Thursday, September 21, 2017

 

STANDARD TERMS AND CONDITIONS OF SALE

 

The following terms and conditions shall apply to all field work orders/contracts between SUMMIT REFRIGERATION GROUP, Inc. (“SUMMIT REFRIGERATION GROUP”) and Purchaser.

Field service (start-up, repair, etc.) will be charged to Purchaser at time and materials rates, plus all living and travelling expenses incurred from the time of leaving SUMMIT REFRIGERATION GROUP’S base of operations until return.  Premium rates will be charged to Purchaser for work in excess of eight (8) hours per day before and or after the times of 7:00am to 3:30pm, and for Saturday, Sunday, and holiday work.

SUMMIT REFRIGERATION GROUP warrants for a period of one year from the date of initial installation/start-up, that equipment assembled and sold by SUMMIT REFRIGERATION GROUP will be free from defects in material and workmanship under normal use and proper maintenance.  SUMMIT REFRIGERATION GROUP’S obligation under the foregoing warranty shall be limited to the repair or replacement (at SUMMIT REFRIGERATION GROUP’S option) of the equipment or parts thereof; exclusive of the cost of field labor for removing or reinstalling such parts or equipment.  In no event shall SUMMIT REFRIGERATION GROUP’S liability be greater than the selling price of the parts or equipment in question.  This shall be Purchaser’s exclusive remedy.  In no event shall SUMMIT REFRIGERATION GROUP be liable for any loss, damage, cost of repair, production loss or consequential, incidental or special damages of any kind in connection with the sale, installation, use, repair or replacement of the equipment except as herein set forth.  SUMMIT REFRIGERATION GROUP shall not be responsible for any damages, losses or other expenses sustained or claimed to have been sustained by Purchaser due to delays during the erection, testing and adjusting period of any equipment.  All purchased parts are in warranty per their respective manufacturers’ specifications.  SUMMIT REFRIGERATION GROUP’S liability, as set forth above, shall not be extended because of advice given by SUMMIT REFRIGERATION GROUP’ in connection with the design, installation or use of any accessory equipment or product(s):

SUMMIT REFRIGERATION GROUP assumes no responsibility if the manufacturer or sale by Purchaser is an infringement of patent rights or trademarks of other person(s), and Purchaser shall indemnify and save harmless SUMMIT REFRIGERATION GROUP from any expense or loss resulting from infringement liability except as to SUMMIT REFRIGERATION GROUP’S own production equipment processes.

Data —
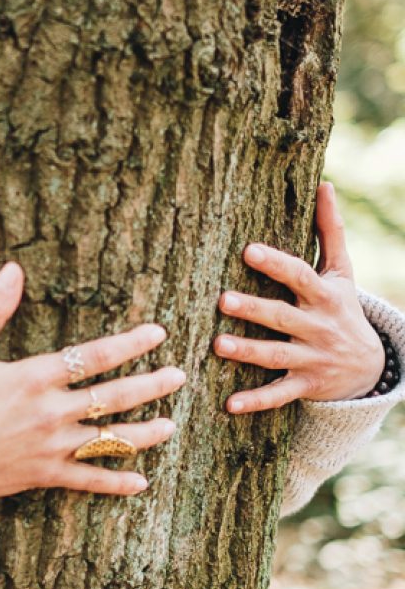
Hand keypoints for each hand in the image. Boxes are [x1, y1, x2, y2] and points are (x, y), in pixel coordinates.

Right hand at [0, 262, 185, 515]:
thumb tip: (12, 270)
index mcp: (33, 379)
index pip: (93, 356)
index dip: (129, 344)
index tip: (157, 334)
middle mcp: (50, 413)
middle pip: (113, 398)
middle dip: (150, 385)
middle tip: (179, 376)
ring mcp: (51, 447)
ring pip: (110, 440)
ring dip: (144, 433)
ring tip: (171, 425)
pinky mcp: (44, 475)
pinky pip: (88, 480)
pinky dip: (115, 481)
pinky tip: (141, 481)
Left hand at [213, 181, 384, 413]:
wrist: (371, 366)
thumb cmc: (342, 308)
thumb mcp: (342, 272)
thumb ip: (330, 230)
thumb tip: (323, 183)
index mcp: (324, 296)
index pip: (300, 276)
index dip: (276, 264)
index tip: (248, 250)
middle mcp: (318, 327)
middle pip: (283, 317)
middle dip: (254, 309)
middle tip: (221, 300)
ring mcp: (312, 359)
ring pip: (277, 355)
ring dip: (248, 352)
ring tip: (217, 345)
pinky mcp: (305, 385)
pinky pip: (279, 395)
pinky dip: (256, 402)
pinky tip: (228, 405)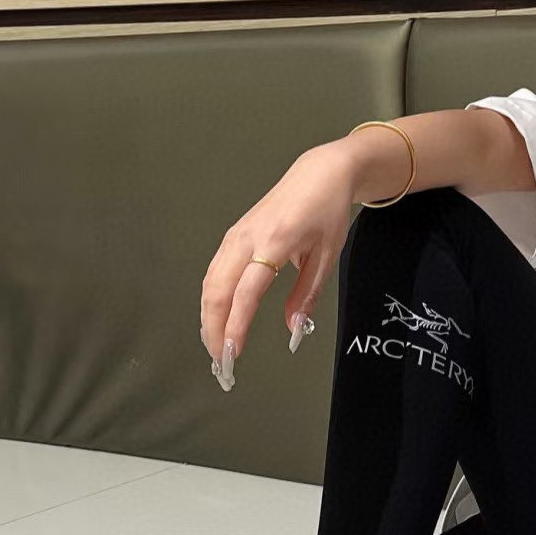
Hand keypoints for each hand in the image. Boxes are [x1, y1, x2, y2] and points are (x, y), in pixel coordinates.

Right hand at [199, 141, 354, 386]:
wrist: (319, 174)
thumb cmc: (327, 210)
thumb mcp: (328, 255)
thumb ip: (307, 294)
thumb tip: (294, 329)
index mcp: (275, 242)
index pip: (246, 293)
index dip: (236, 326)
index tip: (233, 352)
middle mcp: (248, 237)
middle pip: (218, 290)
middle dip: (214, 329)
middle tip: (220, 360)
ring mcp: (236, 235)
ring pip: (210, 282)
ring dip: (208, 317)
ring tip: (216, 346)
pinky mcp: (233, 236)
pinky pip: (214, 271)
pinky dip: (210, 299)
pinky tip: (214, 317)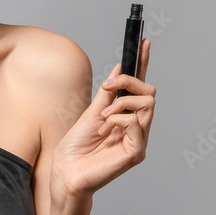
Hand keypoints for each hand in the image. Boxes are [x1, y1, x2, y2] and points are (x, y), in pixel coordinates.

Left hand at [50, 38, 154, 200]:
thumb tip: (119, 68)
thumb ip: (108, 93)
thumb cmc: (76, 148)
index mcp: (127, 117)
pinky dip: (118, 120)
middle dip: (128, 82)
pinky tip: (105, 130)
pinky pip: (136, 123)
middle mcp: (137, 128)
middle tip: (107, 87)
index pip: (140, 88)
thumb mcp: (91, 112)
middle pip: (150, 93)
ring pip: (147, 104)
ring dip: (121, 103)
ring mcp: (139, 141)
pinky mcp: (136, 153)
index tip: (143, 42)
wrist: (66, 172)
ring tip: (103, 117)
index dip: (143, 64)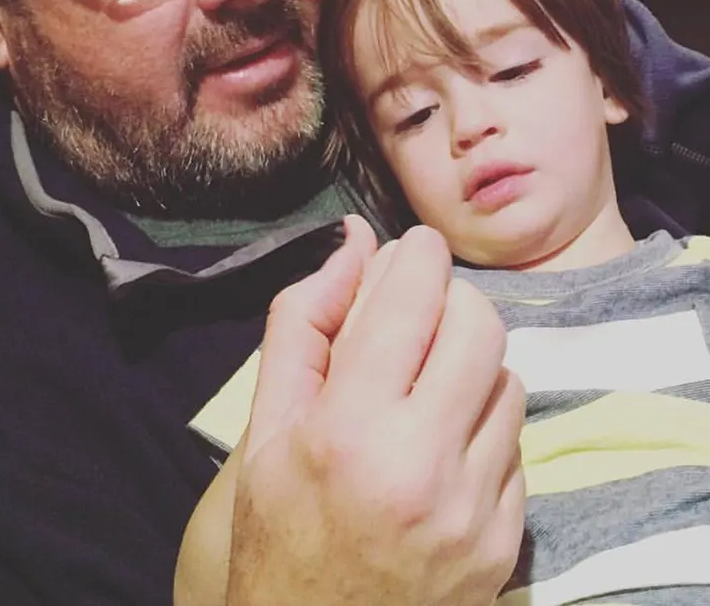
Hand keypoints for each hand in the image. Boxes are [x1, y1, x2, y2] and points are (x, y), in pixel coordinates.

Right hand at [227, 220, 524, 605]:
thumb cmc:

Work to complete —
a: In the terms and conditions of sale, one sentence rules out liability for consequential, incidental or special damages "in connection with" several activities involving the equipment. List every activity it names.
b: Answer these questions using the terms and conditions of sale:
(i) How long does the equipment warranty last, and from what date is it counted?
(ii) Between which times of day does field work avoid premium rates?
(iii) Whose production equipment processes are excepted from the Purchaser's duty to indemnify against infringement liability?

Task solutions —
a:
- Sale
- Installation
- Use
- Repair
- Replacement

b:
(i) One year, counted from the date of initial installation/start-up.
(ii) Between 7:00am and 3:30pm.
(iii) SUMMIT REFRIGERATION GROUP's own production equipment processes.